What is needed is an exact copy of every entry, without the pictures.

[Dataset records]

==================================================

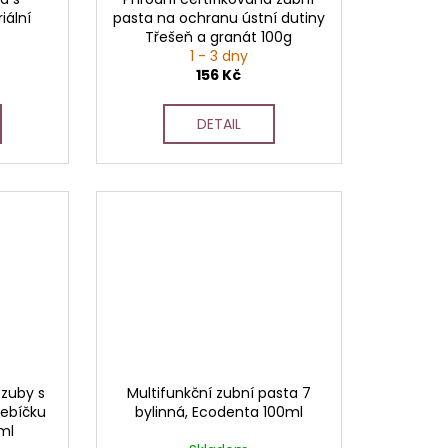
iální
pasta na ochranu ústní dutiny
Třešeň a granát 100g
1 - 3 dny
156 Kč
DETAIL
 zuby s
Multifunkční zubní pasta 7
řebíčku
bylinná, Ecodenta 100ml
ml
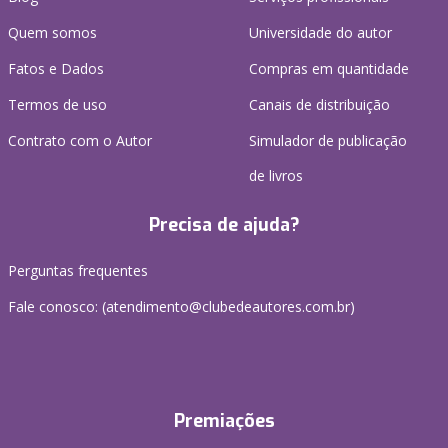
Quem somos
Universidade do autor
Fatos e Dados
Compras em quantidade
Termos de uso
Canais de distribuição
Contrato com o Autor
Simulador de publicação
de livros
Precisa de ajuda?
Perguntas frequentes
Fale conosco: (atendimento@clubedeautores.com.br)
Premiações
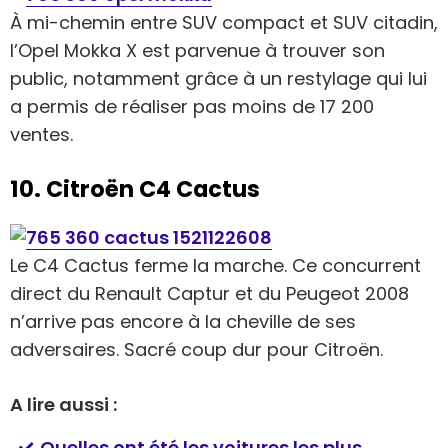
À mi-chemin entre SUV compact et SUV citadin,
l’Opel Mokka X est parvenue à trouver son
public, notamment grâce à un restylage qui lui
a permis de réaliser pas moins de 17 200
ventes.
10. Citroën C4 Cactus
Le C4 Cactus ferme la marche. Ce concurrent
direct du Renault Captur et du Peugeot 2008
n’arrive pas encore à la cheville de ses
adversaires. Sacré coup dur pour Citroën.
A lire aussi :
Quelles ont été les voitures les plus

==================================================

## WRITTEN REPLY
iální
pasta na ochranu ústní dutiny
Třešeň a granát 100g
1 - 3 dny
156 Kč
DETAIL
 zuby s
Multifunkční zubní pasta 7
řebíčku
bylinná, Ecodenta 100ml
ml
Quem somos
Universidade do autor
Fatos e Dados
Compras em quantidade
Termos de uso
Canais de distribuição
Contrato com o Autor
Simulador de publicação
de livros
Precisa de ajuda?
Perguntas frequentes
Fale conosco: (atendimento@clubedeautores.com.br)
Premiações
À mi-chemin entre SUV compact et SUV citadin,
l’Opel Mokka X est parvenue à trouver son
public, notamment grâce à un restylage qui lui
a permis de réaliser pas moins de 17 200
ventes.
10. Citroën C4 Cactus
Le C4 Cactus ferme la marche. Ce concurrent
direct du Renault Captur et du Peugeot 2008
n’arrive pas encore à la cheville de ses
adversaires. Sacré coup dur pour Citroën.
A lire aussi :
Quelles ont été les voitures les plus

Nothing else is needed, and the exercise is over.